SUPPLIED DATA:
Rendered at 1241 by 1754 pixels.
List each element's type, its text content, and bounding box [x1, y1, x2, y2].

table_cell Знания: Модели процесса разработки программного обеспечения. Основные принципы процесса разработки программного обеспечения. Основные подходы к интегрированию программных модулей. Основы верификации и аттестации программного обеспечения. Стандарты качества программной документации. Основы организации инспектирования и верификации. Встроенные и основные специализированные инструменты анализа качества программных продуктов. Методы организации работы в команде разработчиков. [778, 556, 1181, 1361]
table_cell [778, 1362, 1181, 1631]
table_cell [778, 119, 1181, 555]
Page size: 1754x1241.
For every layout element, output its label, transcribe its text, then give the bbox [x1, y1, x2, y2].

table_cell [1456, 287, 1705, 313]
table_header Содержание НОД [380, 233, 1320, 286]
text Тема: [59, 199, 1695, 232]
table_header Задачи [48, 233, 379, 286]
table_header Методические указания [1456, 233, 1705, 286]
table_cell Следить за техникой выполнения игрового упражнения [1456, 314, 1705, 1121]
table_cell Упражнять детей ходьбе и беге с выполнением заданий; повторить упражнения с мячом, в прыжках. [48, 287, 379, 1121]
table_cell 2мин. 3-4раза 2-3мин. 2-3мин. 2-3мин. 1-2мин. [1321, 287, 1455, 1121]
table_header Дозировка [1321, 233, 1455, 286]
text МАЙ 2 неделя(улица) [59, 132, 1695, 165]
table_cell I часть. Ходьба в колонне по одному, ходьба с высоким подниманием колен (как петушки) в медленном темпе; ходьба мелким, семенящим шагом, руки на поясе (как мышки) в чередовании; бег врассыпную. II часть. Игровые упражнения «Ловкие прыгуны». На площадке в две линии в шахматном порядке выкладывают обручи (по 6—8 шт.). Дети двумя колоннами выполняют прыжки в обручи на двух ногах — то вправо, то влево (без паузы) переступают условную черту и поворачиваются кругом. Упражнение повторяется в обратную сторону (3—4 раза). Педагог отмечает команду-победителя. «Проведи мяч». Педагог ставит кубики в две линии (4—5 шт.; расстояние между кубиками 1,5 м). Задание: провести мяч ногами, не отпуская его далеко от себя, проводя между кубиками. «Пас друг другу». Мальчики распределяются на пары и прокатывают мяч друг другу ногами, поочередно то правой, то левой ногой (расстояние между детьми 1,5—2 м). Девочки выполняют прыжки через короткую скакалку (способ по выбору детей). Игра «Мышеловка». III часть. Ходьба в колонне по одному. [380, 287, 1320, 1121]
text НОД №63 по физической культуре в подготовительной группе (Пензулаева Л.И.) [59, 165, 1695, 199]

WORK INSTRUCTION:
Write out every record above, word for word.

ANSWER TO THIS TASK:
Rendered at 1241 by 1754 pixels.
List each element's type, its text content, and bounding box [x1, y1, x2, y2].

table_cell Знания: Модели процесса разработки программного обеспечения. Основные принципы процесса разработки программного обеспечения. Основные подходы к интегрированию программных модулей. Основы верификации и аттестации программного обеспечения. Стандарты качества программной документации. Основы организации инспектирования и верификации. Встроенные и основные специализированные инструменты анализа качества программных продуктов. Методы организации работы в команде разработчиков. [778, 556, 1181, 1361]
table_cell [778, 1362, 1181, 1631]
table_cell [778, 119, 1181, 555]
Page size: 1754x1241.
For every layout element, output its label, transcribe its text, then give the bbox [x1, y1, x2, y2].

table_cell [1456, 287, 1705, 313]
table_header Содержание НОД [380, 233, 1320, 286]
text Тема: [59, 199, 1695, 232]
table_header Задачи [48, 233, 379, 286]
table_header Методические указания [1456, 233, 1705, 286]
table_cell Следить за техникой выполнения игрового упражнения [1456, 314, 1705, 1121]
table_cell Упражнять детей ходьбе и беге с выполнением заданий; повторить упражнения с мячом, в прыжках. [48, 287, 379, 1121]
table_cell 2мин. 3-4раза 2-3мин. 2-3мин. 2-3мин. 1-2мин. [1321, 287, 1455, 1121]
table_header Дозировка [1321, 233, 1455, 286]
text МАЙ 2 неделя(улица) [59, 132, 1695, 165]
table_cell I часть. Ходьба в колонне по одному, ходьба с высоким подниманием колен (как петушки) в медленном темпе; ходьба мелким, семенящим шагом, руки на поясе (как мышки) в чередовании; бег врассыпную. II часть. Игровые упражнения «Ловкие прыгуны». На площадке в две линии в шахматном порядке выкладывают обручи (по 6—8 шт.). Дети двумя колоннами выполняют прыжки в обручи на двух ногах — то вправо, то влево (без паузы) переступают условную черту и поворачиваются кругом. Упражнение повторяется в обратную сторону (3—4 раза). Педагог отмечает команду-победителя. «Проведи мяч». Педагог ставит кубики в две линии (4—5 шт.; расстояние между кубиками 1,5 м). Задание: провести мяч ногами, не отпуская его далеко от себя, проводя между кубиками. «Пас друг другу». Мальчики распределяются на пары и прокатывают мяч друг другу ногами, поочередно то правой, то левой ногой (расстояние между детьми 1,5—2 м). Девочки выполняют прыжки через короткую скакалку (способ по выбору детей). Игра «Мышеловка». III часть. Ходьба в колонне по одному. [380, 287, 1320, 1121]
text НОД №63 по физической культуре в подготовительной группе (Пензулаева Л.И.) [59, 165, 1695, 199]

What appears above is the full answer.